それか、食べたいスイーツの相談かな。今度奢るって言ったまま会ってないし。


「予言の件ですが……」


なんだ、そっちか。スイーツの話したかったな。


「時期に関して、新人研修会のタイミングで間違いないと。またキーアイテムは遺物だと、そう視えたようです」

「やっぱり、そうか……」


新人研修会の時に、遺物が原因か何かで何かしらの事件が起きると。それが金色やナイフにも関係していると。

なるほどね。はいはい……いやかなり重要な情報ではあるけどこれで対策って難しくない?


「遺物の件はキースにも相談しよう。新人研修会の対応はもう少し練り直して……そうだ姉さん、何か研修内容の別案思いついた?」

「いや全然まったく」

「だよね。なら遺跡に行く想定で……怪しい人物や参加者も調べて……」


ユーリスは手を口元に当てて考え込み始めてしまった。

私はそんな彼を横目にコーヒーを飲む。……苦いな。あと半分残ってるけどもういらないかも……


対策はユーリスに任せれば問題ない。

丸投げしているように思えるが、これは適材適所というやつだ。うん。私の適所が見当たらないけど。


「ギル、コーヒーあげる」

「おう!」

「ミーニャ、伝言ありがとね。スピカにも、占いありがとうって伝えといて」

「恐縮です。スピカにもその言葉、必ず伝えましょう。余の力が必要となった時には喜んで馳せ参じますから言ってください。では」


ミーニャは身を翻して去っていった。

来た時のバタバタ具合とは正反対のスマートな去り際だ。


「これ苦いなクリア!」

「苦いのよギル。ブラックコーヒーだよ」

「特訓のための飲み物か!?」

「いや全然違う。眠い時とか、集中したい時に飲むやつだよ」

「眠いなら寝ればいいんじゃないのか?眠いってことは夜だろ?」

「うーん……うん?まぁ、昼間に眠くなっちゃう人とかもいるんだよ…………ふぁ」


現に私はとても眠い。

だめだ、ブラックコーヒーでも太刀打ちできないとは、なんて強烈な眠気……これはもう昼寝するしかない。

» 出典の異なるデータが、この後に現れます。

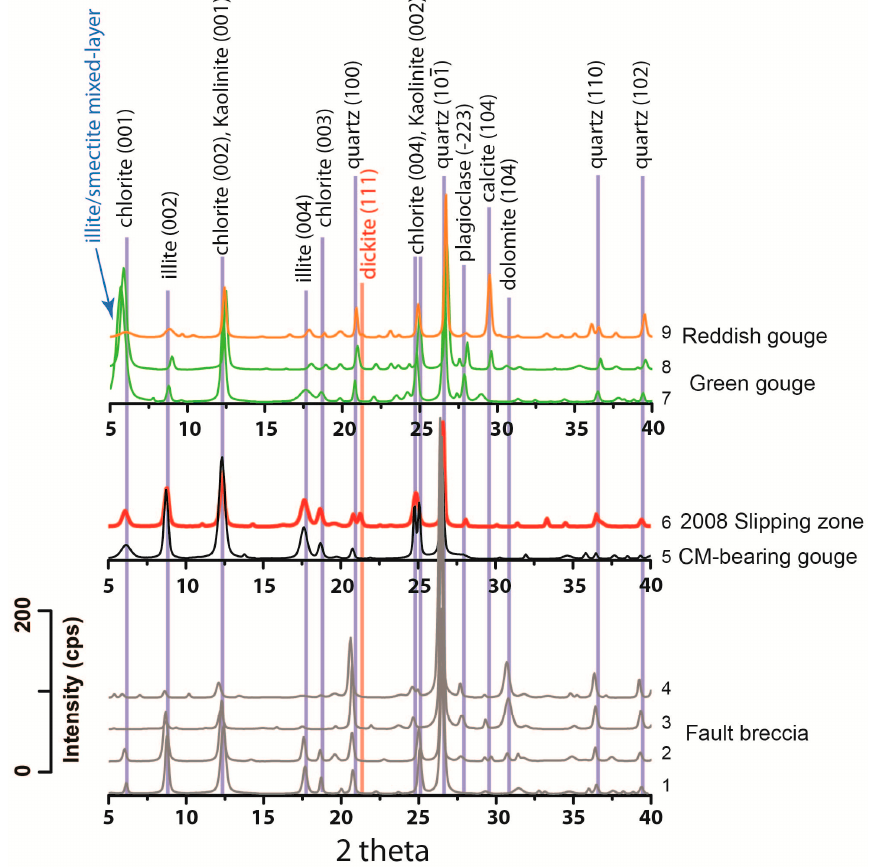
Figure 3. Characterization of the mineral phases of the Jiulong trench samples. The mineral phases of the breccia are very similar to those of the gouge zone. The X-ray diffraction (XRD) data of the carbonaceous material (CM)-bearing gouge demonstrate the presence of dickite (cps: counts per second).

部屋戻ってソファで昼寝しよ。あ、仮眠室の方でもいいなぁ。


「ギル、一緒に昼寝する?」

「! 昼寝か!する!!」

「ユーリス、私達昼寝するけど」

「あぁ、僕は執務室で研修会の内容を……ちょっと待って、姉さんは僕と一緒に対策練ってもらうからね?」


えぇ?眠いんだけど。

全部ユーリスに任せるってばぁ。